US households' wealth has not fallen by 'a France, more or less' but by a year's French value-added. That's still a staggering sum but nothing like what wiping the 'value' of France (its wealth) off the balance sheet of US households would be like. THAT would be cataclysmic indeed.

Unknown said...

Correct as usual, Tex. But you have to admit, the comparison is amusing, even if it isn't good economics.

TexExile said...

Indeed, it is, but it's only amusing because it wasn't MY retirement savings that softly and suddenly vanished away.

Unknown said...

Well, some of mind did, and gallows humor is the only remedy for that ... but then again, I was nicely diversified, and it's good to find oneself with a portfolio of Treasuries after half the stocks have melted away. To be sure, Treasury bonds, too, fall under the head of what Kirk calls "paper wealth," but this is paper I plan to hold on to for a while, at least, even if CDS spreads suggest that the default risk on US paper is rising. If the US government defaults, neither paper nor "real" wealth will matter much, unless the latter is in the form of shotguns and canned goods.

Unknown said...

Wait a minute, Tex, while we're being pedantic, I just looked again, and the INSEE estimate is of France's WEALTH, not GDP (I misspoke). Indeed, French GDP is only about 1.9 trillion. So what's been vaporized is indeed a stock, not a flow.

TexExile said...

Or gold. But I'd go with better firepower than shotguns. You need to re-load them too often, Art. Why not take advantage of living in a country where you buy semi-automatics freely?

TexExile said...

Just saw your latest,posted while I was posting mine. So the comparison holds -- it was the labelling that was in error. Ouch.

Unknown said...

Tex, re the semi-automatics, you burn through ammo too fast. Have you ever humped a case of 5.62mm through the boonies? Anyway, I'm too old for a war of maneuver. I figure I'll take up a position at my parents-in-law's summer home, which is on an island and affords clear fields of fire in all directions. And I'll wait until I've run out of canned tuna, and if it hasn't all blown over by then, well, I can set out for France in a dinghy and trust my fate to the gods.

TexExile said...

Good plan. Be sure to pack a copy of Astérix et La Grande Traversée for the voyage.

Unknown said...

Art, TexExile,

Just thought I'd make you guys thoroughly confused.

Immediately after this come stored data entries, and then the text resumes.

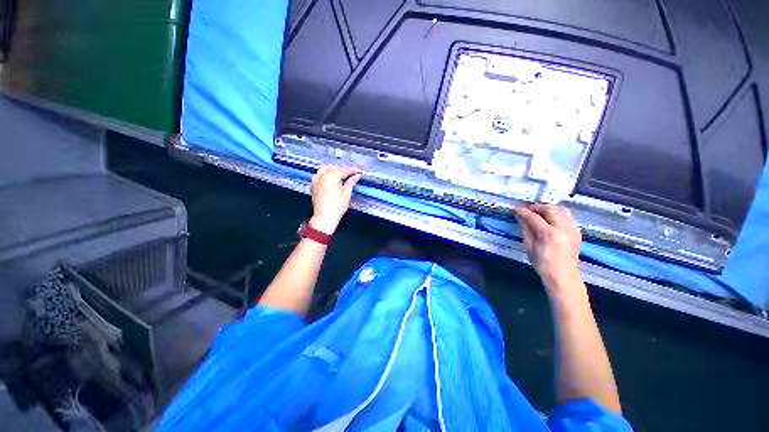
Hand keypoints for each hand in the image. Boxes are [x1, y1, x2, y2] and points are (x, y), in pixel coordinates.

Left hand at [309, 166, 362, 234]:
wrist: (324, 217)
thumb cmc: (336, 207)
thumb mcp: (346, 193)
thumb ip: (351, 182)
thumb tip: (356, 176)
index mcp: (331, 176)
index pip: (344, 170)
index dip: (353, 170)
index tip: (359, 171)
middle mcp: (322, 176)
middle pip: (335, 168)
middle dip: (344, 170)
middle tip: (353, 173)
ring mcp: (316, 180)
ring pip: (326, 170)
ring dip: (335, 170)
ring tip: (343, 175)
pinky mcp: (314, 185)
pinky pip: (320, 175)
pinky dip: (326, 174)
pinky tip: (331, 178)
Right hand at [513, 204, 582, 294]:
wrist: (563, 275)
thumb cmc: (542, 263)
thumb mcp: (529, 246)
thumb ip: (525, 228)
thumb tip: (519, 216)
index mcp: (548, 234)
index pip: (533, 217)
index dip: (522, 211)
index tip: (515, 209)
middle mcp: (563, 228)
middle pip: (549, 209)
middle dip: (536, 207)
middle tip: (527, 210)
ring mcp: (572, 229)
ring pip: (561, 209)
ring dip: (548, 208)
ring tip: (539, 212)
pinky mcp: (577, 231)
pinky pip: (568, 216)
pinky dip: (558, 213)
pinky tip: (550, 219)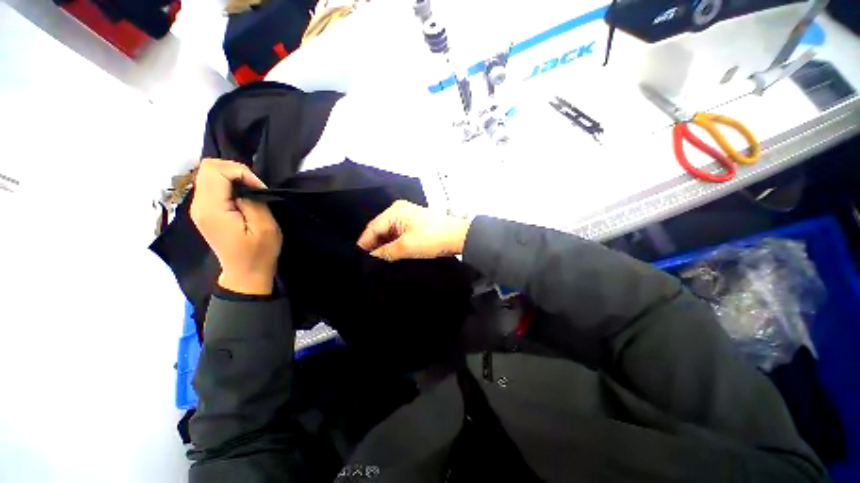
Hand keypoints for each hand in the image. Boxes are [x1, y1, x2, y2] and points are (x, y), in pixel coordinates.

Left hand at [190, 159, 282, 294]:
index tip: (259, 189)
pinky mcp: (205, 211)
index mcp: (212, 209)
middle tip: (255, 188)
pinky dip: (229, 184)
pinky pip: (212, 185)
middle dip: (235, 171)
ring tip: (251, 192)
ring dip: (233, 177)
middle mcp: (199, 205)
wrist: (245, 273)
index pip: (215, 170)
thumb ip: (253, 201)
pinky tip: (243, 197)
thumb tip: (245, 187)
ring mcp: (199, 208)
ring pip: (209, 174)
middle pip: (208, 168)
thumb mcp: (265, 227)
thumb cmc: (259, 253)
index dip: (240, 172)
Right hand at [357, 200, 471, 260]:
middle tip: (369, 261)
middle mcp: (399, 210)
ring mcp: (408, 216)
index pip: (373, 227)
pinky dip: (394, 242)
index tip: (359, 258)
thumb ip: (386, 252)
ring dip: (385, 245)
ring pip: (389, 232)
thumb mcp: (406, 247)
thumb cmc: (433, 238)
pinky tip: (391, 253)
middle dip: (375, 244)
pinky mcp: (415, 223)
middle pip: (380, 229)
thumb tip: (373, 256)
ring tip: (379, 260)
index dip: (365, 243)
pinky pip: (398, 233)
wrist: (459, 236)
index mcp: (395, 211)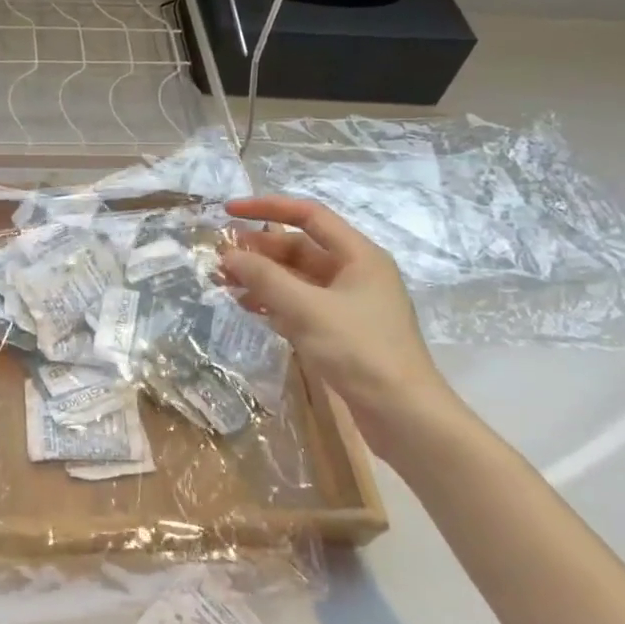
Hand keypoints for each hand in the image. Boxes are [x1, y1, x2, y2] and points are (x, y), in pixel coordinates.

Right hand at [219, 195, 462, 460]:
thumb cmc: (360, 351)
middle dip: (259, 250)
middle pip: (300, 248)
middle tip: (220, 257)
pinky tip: (249, 308)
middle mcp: (356, 273)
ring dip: (262, 277)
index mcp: (359, 256)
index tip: (229, 211)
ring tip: (225, 282)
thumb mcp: (307, 309)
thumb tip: (228, 255)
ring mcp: (350, 304)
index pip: (308, 215)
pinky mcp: (342, 331)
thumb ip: (265, 278)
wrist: (404, 415)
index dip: (267, 208)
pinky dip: (275, 302)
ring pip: (298, 278)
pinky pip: (301, 304)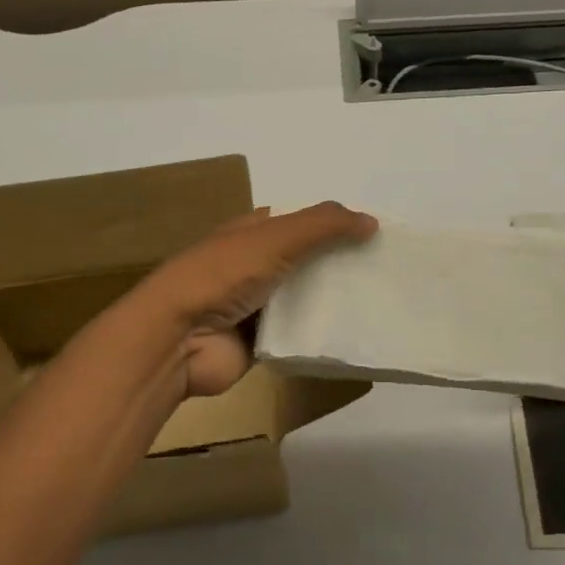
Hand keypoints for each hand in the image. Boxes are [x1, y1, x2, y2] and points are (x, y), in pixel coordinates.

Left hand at [140, 202, 377, 396]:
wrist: (178, 339)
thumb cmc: (223, 275)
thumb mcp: (276, 237)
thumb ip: (323, 226)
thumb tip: (371, 221)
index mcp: (252, 233)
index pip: (301, 223)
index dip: (334, 225)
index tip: (373, 235)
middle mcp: (255, 265)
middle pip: (307, 261)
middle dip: (339, 264)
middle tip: (386, 271)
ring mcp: (257, 306)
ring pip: (306, 299)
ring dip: (334, 302)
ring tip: (381, 303)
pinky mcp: (261, 343)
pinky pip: (299, 335)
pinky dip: (321, 335)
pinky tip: (355, 335)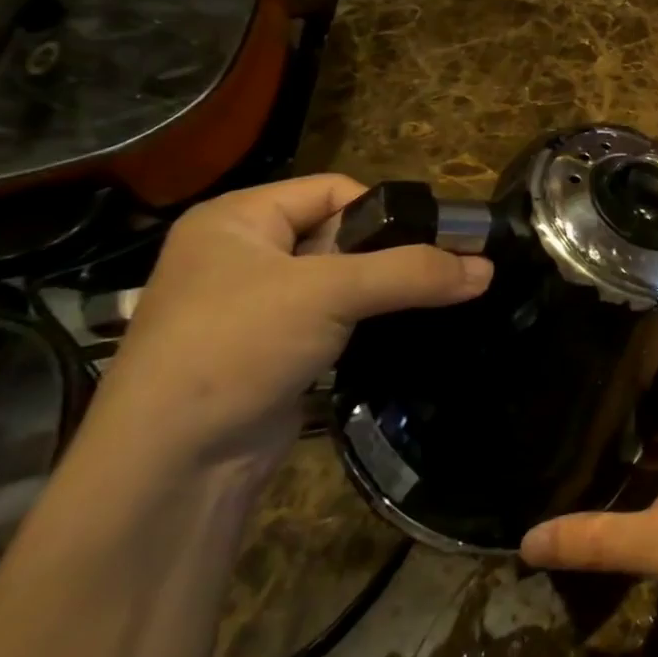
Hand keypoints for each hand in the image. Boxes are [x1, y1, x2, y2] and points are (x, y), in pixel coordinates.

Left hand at [101, 174, 491, 463]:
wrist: (169, 467)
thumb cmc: (238, 346)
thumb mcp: (331, 293)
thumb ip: (412, 272)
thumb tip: (488, 268)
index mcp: (237, 219)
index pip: (333, 189)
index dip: (384, 209)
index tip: (432, 240)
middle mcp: (239, 254)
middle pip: (338, 233)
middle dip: (389, 253)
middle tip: (439, 272)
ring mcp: (249, 306)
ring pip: (336, 280)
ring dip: (379, 291)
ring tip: (427, 302)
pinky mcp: (265, 351)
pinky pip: (327, 319)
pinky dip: (361, 323)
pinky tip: (393, 334)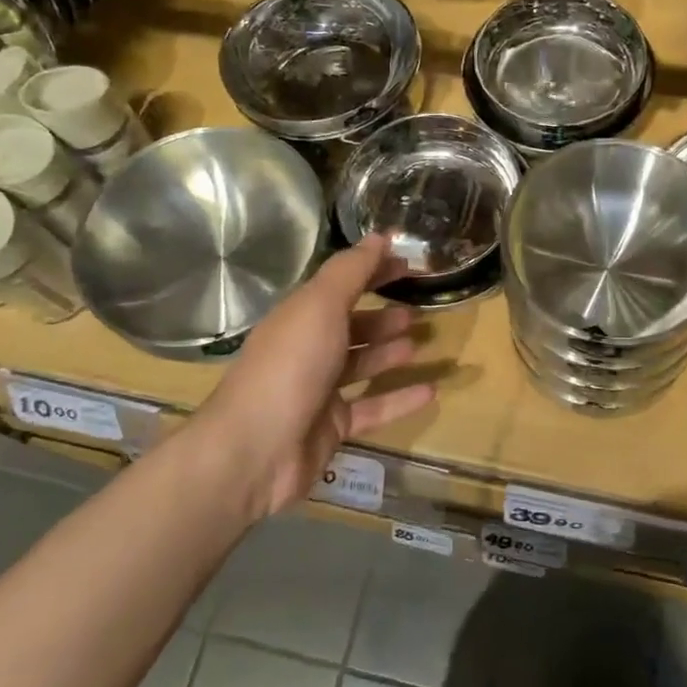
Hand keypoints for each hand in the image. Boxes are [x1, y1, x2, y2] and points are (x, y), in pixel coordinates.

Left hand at [202, 235, 436, 517]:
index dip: (373, 272)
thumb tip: (379, 237)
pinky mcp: (331, 427)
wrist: (255, 450)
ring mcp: (318, 390)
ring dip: (389, 353)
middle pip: (350, 326)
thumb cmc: (290, 365)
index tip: (407, 264)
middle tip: (416, 311)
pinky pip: (372, 408)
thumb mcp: (321, 305)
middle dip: (381, 316)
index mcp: (300, 316)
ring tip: (420, 344)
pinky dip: (399, 399)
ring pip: (361, 365)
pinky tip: (431, 391)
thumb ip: (351, 271)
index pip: (341, 285)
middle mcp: (307, 349)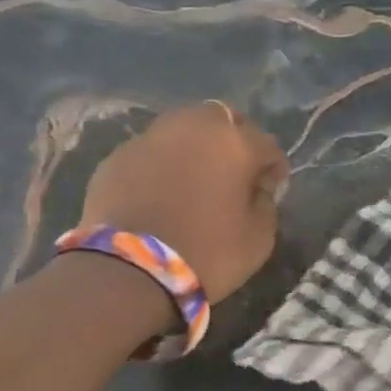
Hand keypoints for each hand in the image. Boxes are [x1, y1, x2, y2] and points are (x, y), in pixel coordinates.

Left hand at [79, 103, 288, 301]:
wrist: (129, 271)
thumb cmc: (208, 253)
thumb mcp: (260, 237)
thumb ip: (265, 203)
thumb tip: (256, 188)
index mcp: (234, 142)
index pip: (267, 145)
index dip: (274, 167)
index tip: (272, 188)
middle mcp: (192, 127)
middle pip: (222, 120)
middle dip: (233, 141)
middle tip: (234, 173)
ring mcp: (149, 138)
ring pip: (182, 130)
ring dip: (195, 147)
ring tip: (196, 179)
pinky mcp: (116, 157)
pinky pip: (152, 152)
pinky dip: (163, 165)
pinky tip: (163, 193)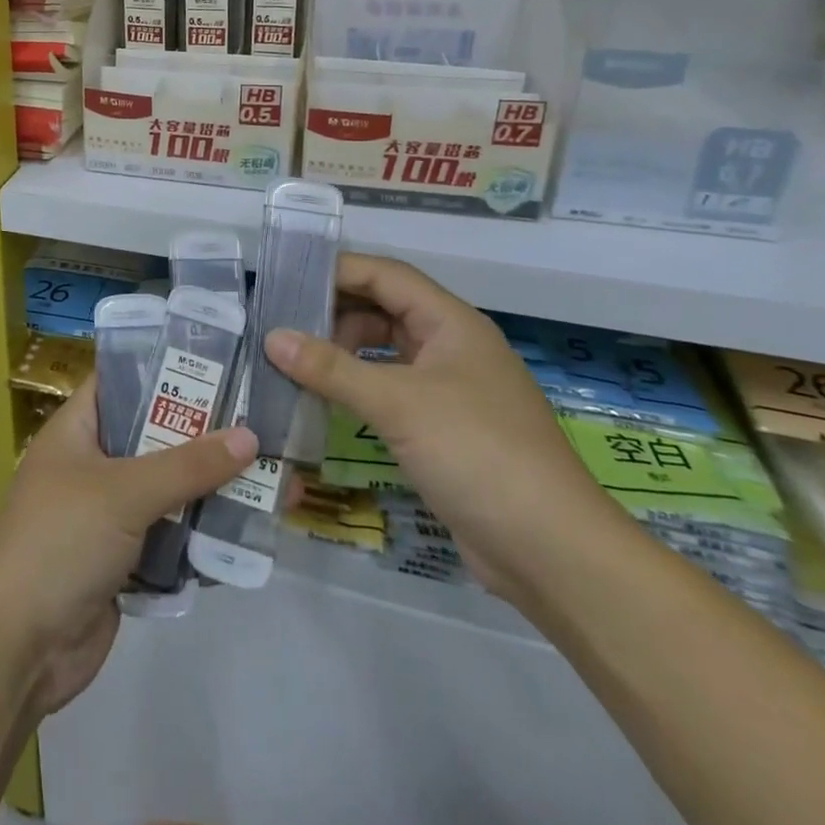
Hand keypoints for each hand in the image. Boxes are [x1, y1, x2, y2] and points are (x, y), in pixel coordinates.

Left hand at [0, 382, 255, 715]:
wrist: (19, 647)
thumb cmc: (61, 541)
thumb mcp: (124, 492)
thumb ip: (187, 465)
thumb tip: (249, 436)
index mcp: (76, 431)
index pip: (120, 382)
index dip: (163, 370)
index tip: (217, 364)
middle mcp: (91, 466)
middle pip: (152, 438)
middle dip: (202, 436)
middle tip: (259, 422)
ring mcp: (106, 516)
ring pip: (165, 491)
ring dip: (208, 490)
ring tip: (268, 477)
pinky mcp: (122, 561)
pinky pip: (168, 537)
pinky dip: (198, 536)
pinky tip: (245, 532)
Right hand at [265, 252, 628, 609]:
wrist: (553, 552)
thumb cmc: (477, 454)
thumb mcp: (397, 403)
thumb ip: (331, 368)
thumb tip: (271, 337)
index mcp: (451, 323)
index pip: (385, 275)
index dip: (337, 271)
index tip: (286, 279)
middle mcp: (452, 347)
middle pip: (384, 310)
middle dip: (334, 314)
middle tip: (281, 326)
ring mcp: (450, 390)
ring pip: (386, 352)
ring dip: (343, 353)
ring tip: (294, 364)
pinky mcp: (444, 429)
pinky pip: (391, 390)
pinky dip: (358, 389)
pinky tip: (325, 402)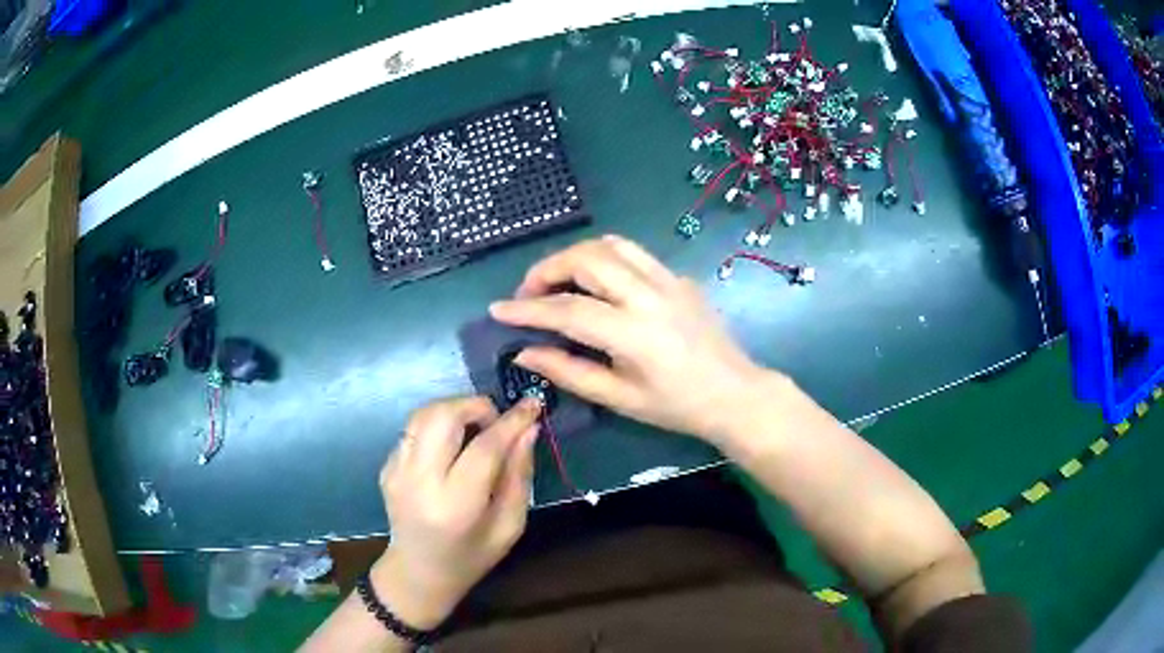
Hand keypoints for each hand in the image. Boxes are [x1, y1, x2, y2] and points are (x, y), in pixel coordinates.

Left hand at [372, 396, 540, 629]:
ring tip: (475, 429)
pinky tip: (450, 450)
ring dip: (455, 410)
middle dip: (476, 406)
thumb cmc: (471, 556)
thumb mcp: (509, 525)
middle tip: (496, 421)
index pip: (485, 447)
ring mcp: (396, 471)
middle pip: (443, 416)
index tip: (533, 405)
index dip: (512, 421)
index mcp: (455, 505)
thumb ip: (519, 476)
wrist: (417, 571)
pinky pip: (414, 429)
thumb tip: (528, 429)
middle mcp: (419, 481)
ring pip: (424, 413)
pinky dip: (438, 427)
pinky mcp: (386, 466)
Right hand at [489, 235, 775, 442]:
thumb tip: (525, 352)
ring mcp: (668, 280)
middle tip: (529, 294)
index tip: (498, 310)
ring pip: (610, 244)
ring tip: (558, 281)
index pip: (567, 310)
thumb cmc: (676, 406)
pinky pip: (633, 253)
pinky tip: (597, 282)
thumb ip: (569, 372)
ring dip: (574, 256)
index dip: (527, 309)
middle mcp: (649, 296)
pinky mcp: (679, 276)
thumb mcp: (619, 399)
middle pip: (587, 259)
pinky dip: (604, 257)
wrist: (735, 393)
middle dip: (547, 270)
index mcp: (634, 333)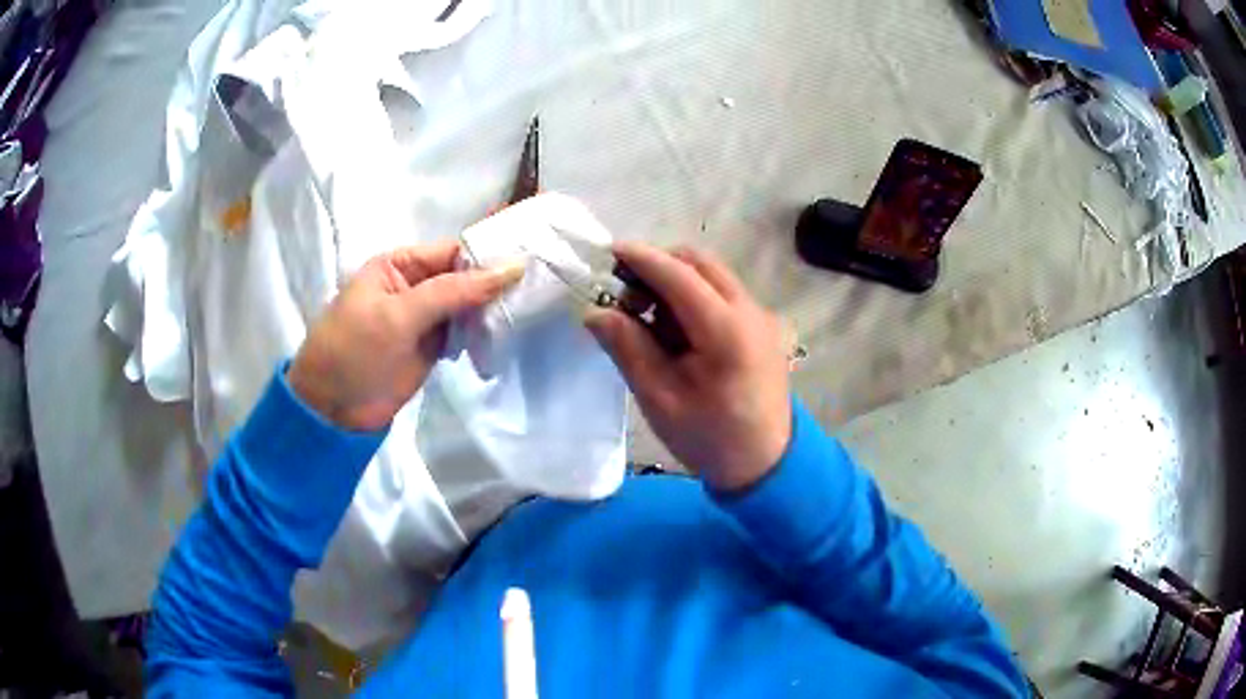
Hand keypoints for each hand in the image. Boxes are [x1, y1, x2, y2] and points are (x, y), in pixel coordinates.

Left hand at [288, 240, 523, 430]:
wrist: (333, 409)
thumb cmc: (354, 349)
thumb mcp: (399, 314)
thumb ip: (453, 292)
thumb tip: (511, 268)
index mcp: (399, 265)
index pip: (452, 252)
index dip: (489, 254)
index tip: (531, 258)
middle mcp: (415, 285)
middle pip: (464, 277)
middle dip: (496, 282)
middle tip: (543, 284)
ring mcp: (425, 318)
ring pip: (468, 305)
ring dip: (493, 308)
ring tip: (532, 308)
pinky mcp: (432, 346)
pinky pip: (464, 331)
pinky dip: (483, 333)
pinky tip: (507, 332)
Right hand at [584, 243, 791, 491]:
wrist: (766, 465)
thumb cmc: (709, 438)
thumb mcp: (659, 398)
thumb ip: (628, 348)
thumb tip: (596, 311)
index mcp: (726, 331)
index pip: (679, 275)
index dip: (642, 259)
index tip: (609, 253)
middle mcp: (750, 311)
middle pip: (700, 263)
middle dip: (659, 266)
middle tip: (628, 295)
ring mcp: (761, 317)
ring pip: (713, 275)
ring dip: (677, 281)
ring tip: (650, 318)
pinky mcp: (763, 327)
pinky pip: (724, 294)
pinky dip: (695, 297)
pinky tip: (678, 332)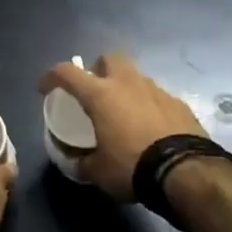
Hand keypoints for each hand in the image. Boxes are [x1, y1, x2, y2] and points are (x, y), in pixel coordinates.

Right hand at [36, 53, 207, 200]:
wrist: (186, 171)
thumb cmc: (132, 166)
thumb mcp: (98, 172)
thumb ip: (82, 162)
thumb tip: (75, 162)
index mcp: (101, 95)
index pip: (67, 73)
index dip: (51, 77)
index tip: (44, 88)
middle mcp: (128, 83)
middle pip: (108, 59)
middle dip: (98, 70)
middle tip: (94, 92)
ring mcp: (156, 90)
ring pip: (135, 77)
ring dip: (125, 88)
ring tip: (123, 113)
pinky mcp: (178, 103)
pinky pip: (156, 97)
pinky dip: (148, 106)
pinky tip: (150, 128)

See, when you talk about a change in wealth, you're not talking about a stock, but about a change in a stock, and that's a flow measure.

Thus, for instance, the change in inventories - the change in stocks that companies hold, for instance - is one component of what GDP is.

Or, the FED's flow of funds tables - makes fun reading these days, incidentally - , is one component of the increase or decrease in wealth.

So, you were right, Art, to compare the fall in Wealth to GDP, only you didn't realize you were quoting wealth and not GDP (a hint, orders of magnitude are useful, French GDP is always of a 0.1 order of magnitude compared to US GDP).

I watched this conversation developing and knew I'd catch you all at some point.

As for those who think it's all paper wealth, they remind me of our favorite bu...ht argument in banking with clients when performance wasn't there: as long as you haven't sold, you haven't lost. It was a nice line for avoiding mutual funds redemptions. Usually worked, too...

Anonymous said...

Treasuries can depreciate too, and will according to b, when the coming need to sell huge amounts of them causes interest rates to rise, thus lowering the value of those at current interest rates.